Let’s start here: The Bible is a difficult book to read. Because it wasn’t written to us. It was written to people who lived thousands of years ago, in a very different part of the world from many of us, with a very different world-view.

They didn’t have 21st Century science available to them. They didn’t have social media. They didn’t have access to the international information we have today.

When we try to read the Bible as if it were written to us, we quickly get confused or frustrated.

Another way of saying it—the Bible needs to be read as the Bible wants to be read, not as we think it should be read from our 21st Century world-view.

For example, the earliest Bible characters, like the cultures around them, lacking modern science, assumed that anything and everything that happened, good or ill, happened at the hands of the gods (or God). If it rained, the gods made it rain. If there was a drought, the gods caused the drought. They didn’t have a Farmer’s Almanac to guide them in their planting seasons… only a primitive view of the gods.

They had a pre-modern world-view. And as the Bible writers wrestled with issues of God, life, and faith, they did so through that world-view.

It was easy for the people of Israel to assume that their God was like the other gods—petulant, angry, condemning, one to be afraid of. And we see that view of God again and again in the Bible.

But alongside of that view we also see something shockingly radical about God—that the God of Israel is nothing like the other gods. That the God is Israel is gracious and compassionate, slow to anger and abounding in love.

The God of Israel, unlike the other gods, despises child-sacrifice. The God of Israel is not a tribal God, but the God of all creation—a God who creates out of love and grace, not out of violence like the other gods. The God of Israel created male and female equally, in God’s image.

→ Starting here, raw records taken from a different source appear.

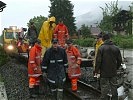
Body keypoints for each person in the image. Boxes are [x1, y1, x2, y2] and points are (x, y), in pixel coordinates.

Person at [94, 34, 122, 100]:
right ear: (110, 39)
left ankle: (104, 99)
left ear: (103, 39)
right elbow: (120, 60)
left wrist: (96, 70)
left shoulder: (101, 48)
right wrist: (116, 68)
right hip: (113, 72)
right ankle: (115, 99)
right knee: (114, 87)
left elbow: (98, 61)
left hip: (104, 72)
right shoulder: (116, 48)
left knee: (104, 87)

The Bible is an amazing journey of discovery as the people of Israel, living with a pre-modern mindset, surrounded by the gods of other cultures, encounter a radically different kind of divine being: one who loves, saves, and rescues.

That journey reaches its highpoint in the story of Jesus—the One who shows us the true face of God through a cross.

The Bible needs to be read as the Bible wants to be read. That starts with context: The Bible was not written to us.

But the Bible was written for us.

Once we understand the context and how the text was understood originally, we can then ask the question, what, if anything is that text saying to us today?